→ Directions: Print the part of the passage on the Nine Songs children's literature award between "The Nine Songs" and "the ChiuKo Award.", inclusive.

══ Extracted text

The Nine Songs Contemporary Children's Literature Award (九歌現代少兒文學獎), or Nine Songs Children's Literature Award (九歌儿童文学奖), is an award for children’s literature created in Taiwan. Eligible works should be between 40,000-45,000 words, and suitable to children aged 10–15 years. Also known as the ChiuKo Award.

════
══ Data excerpt

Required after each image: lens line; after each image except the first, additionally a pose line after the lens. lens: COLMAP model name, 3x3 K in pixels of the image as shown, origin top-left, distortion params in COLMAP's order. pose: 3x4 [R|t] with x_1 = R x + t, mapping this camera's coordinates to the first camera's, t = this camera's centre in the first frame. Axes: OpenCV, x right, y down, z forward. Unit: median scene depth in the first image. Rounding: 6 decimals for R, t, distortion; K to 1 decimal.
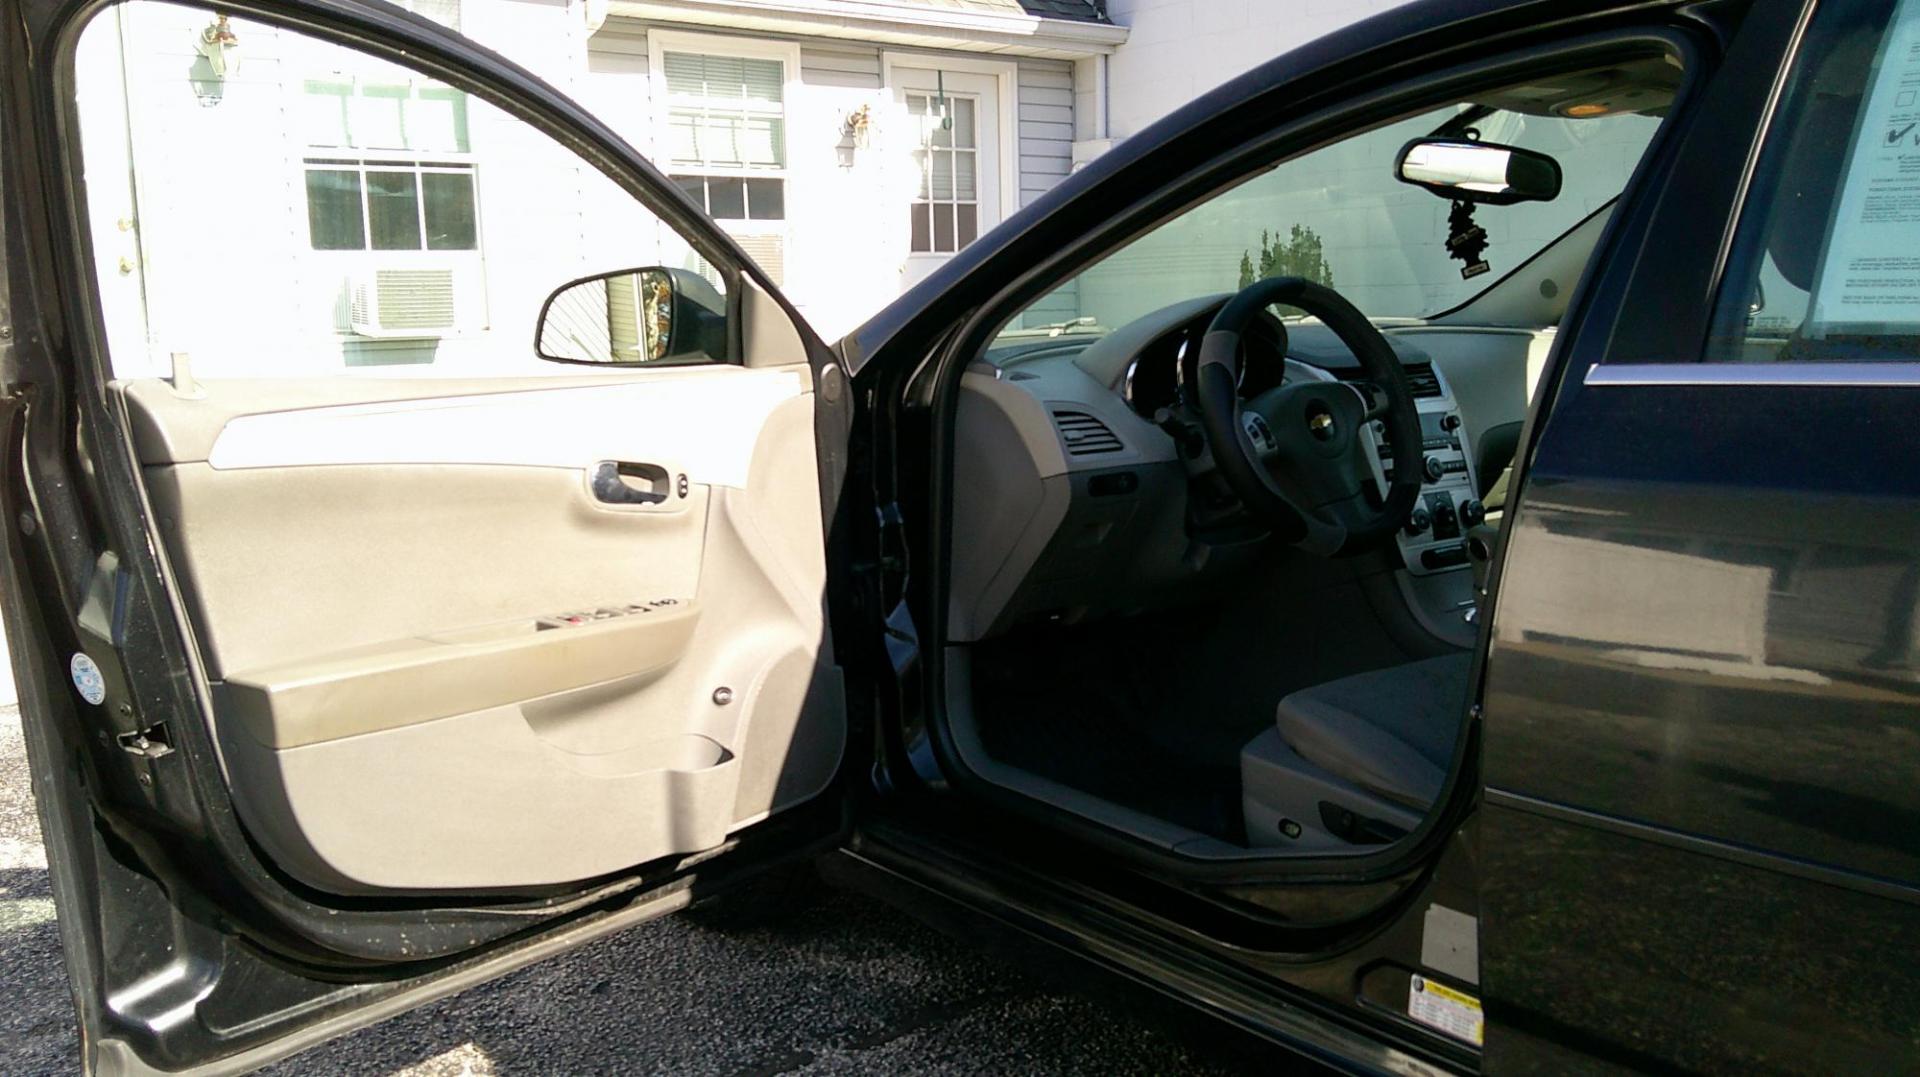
lens RADIAL K [[1694.6, 0, 960.0], [0, 1694.6, 538.5], [0, 0, 1]] dist [0.079975, -0.188726]
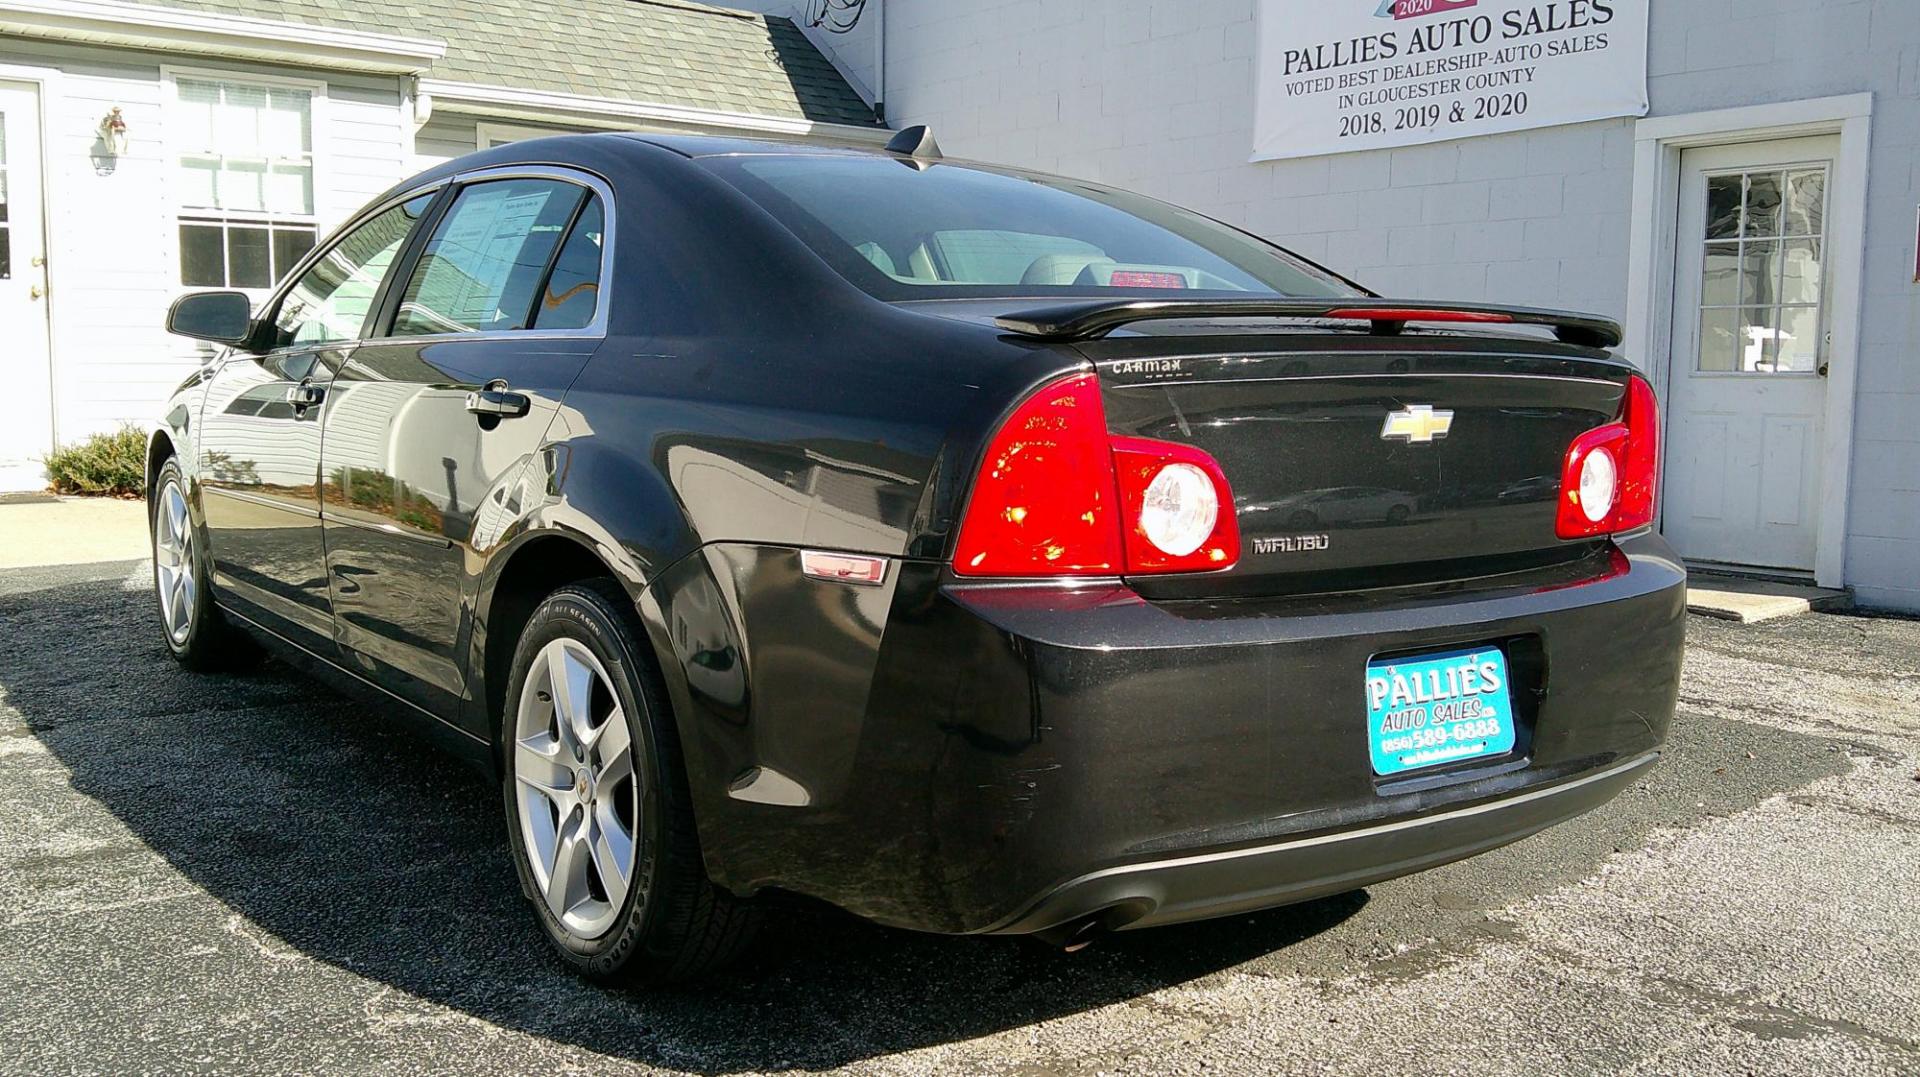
lens RADIAL K [[1694.6, 0, 960.0], [0, 1694.6, 538.5], [0, 0, 1]] dist [0.079975, -0.188726]
pose [[0.999276, 0.035162, -0.014539, 0.188597], [-0.035703, 0.998610, -0.038779, 0.041898], [0.013156, 0.039270, 0.999142, -0.226943]]
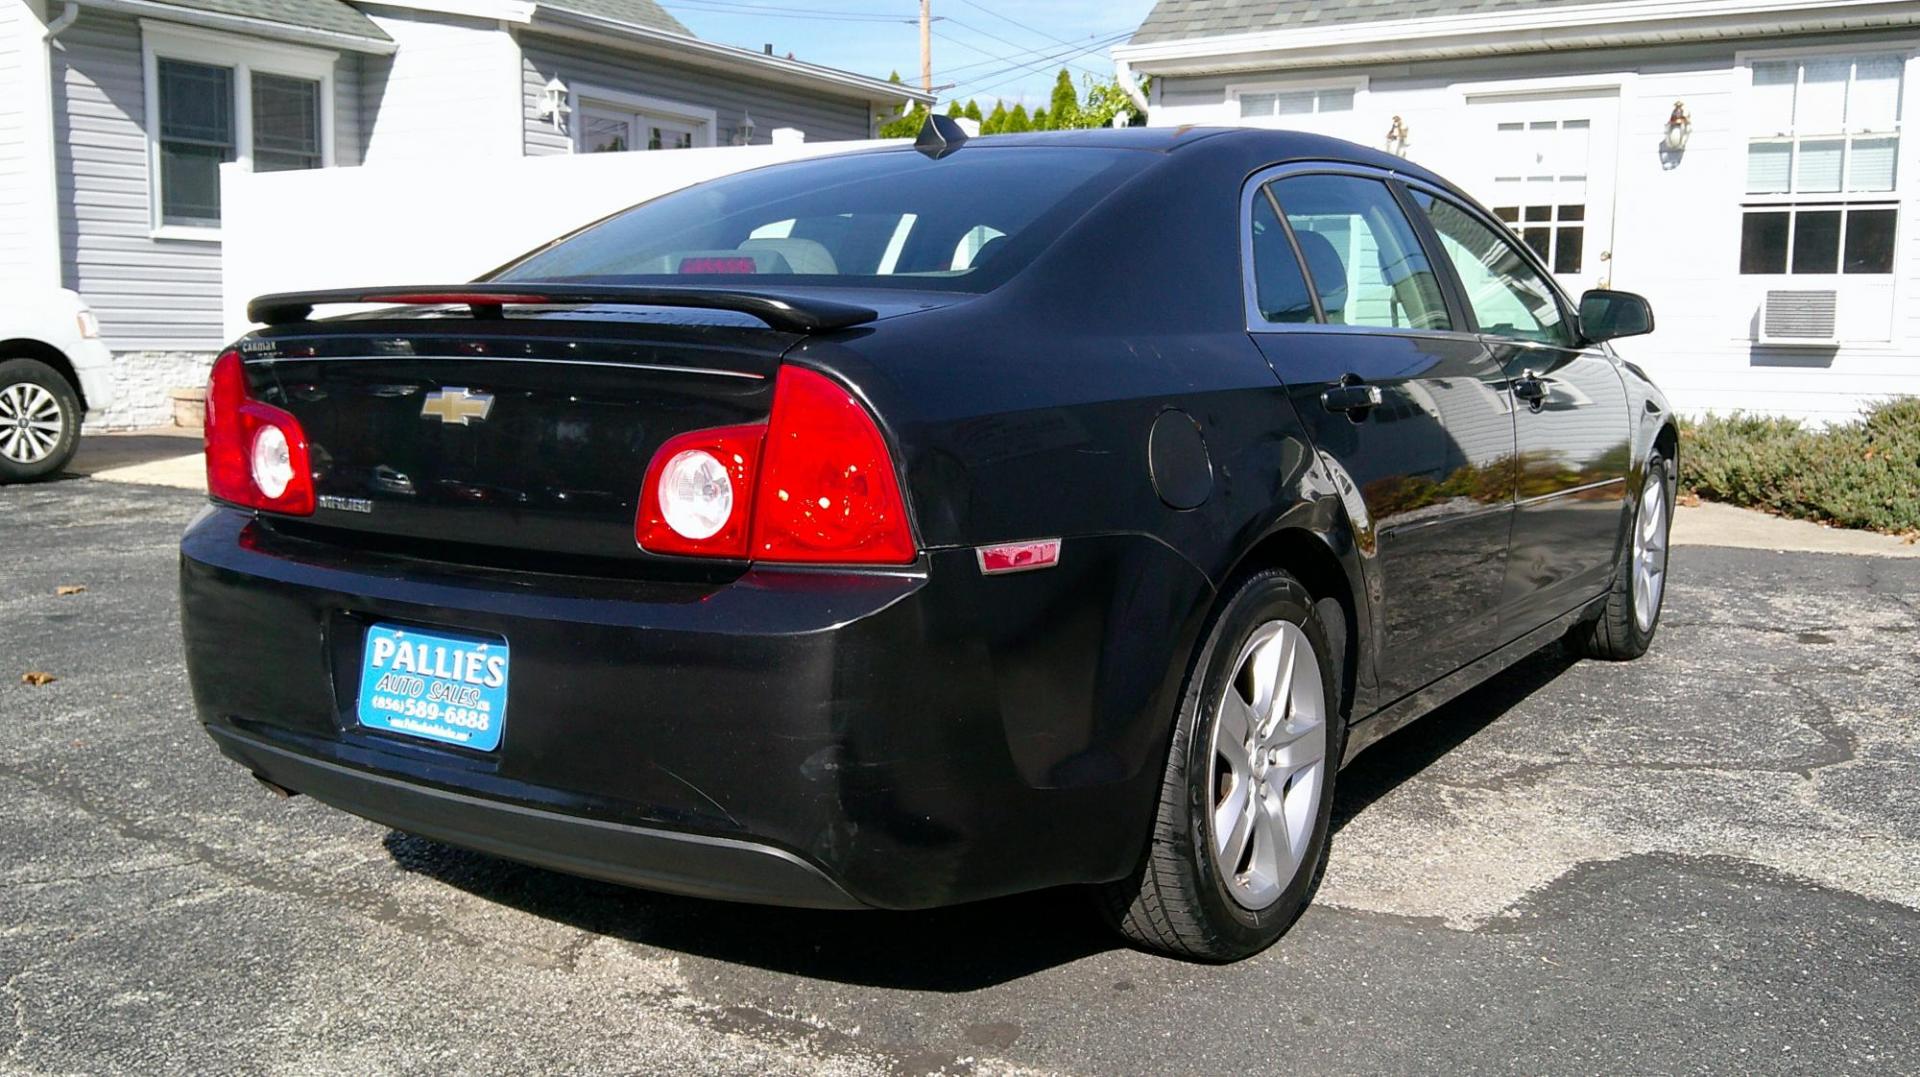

════

→ Written response:
The Nine Songs Contemporary Children's Literature Award (九歌現代少兒文學獎), or Nine Songs Children's Literature Award (九歌儿童文学奖), is an award for children’s literature created in Taiwan. Eligible works should be between 40,000-45,000 words, and suitable to children aged 10–15 years. Also known as the ChiuKo Award.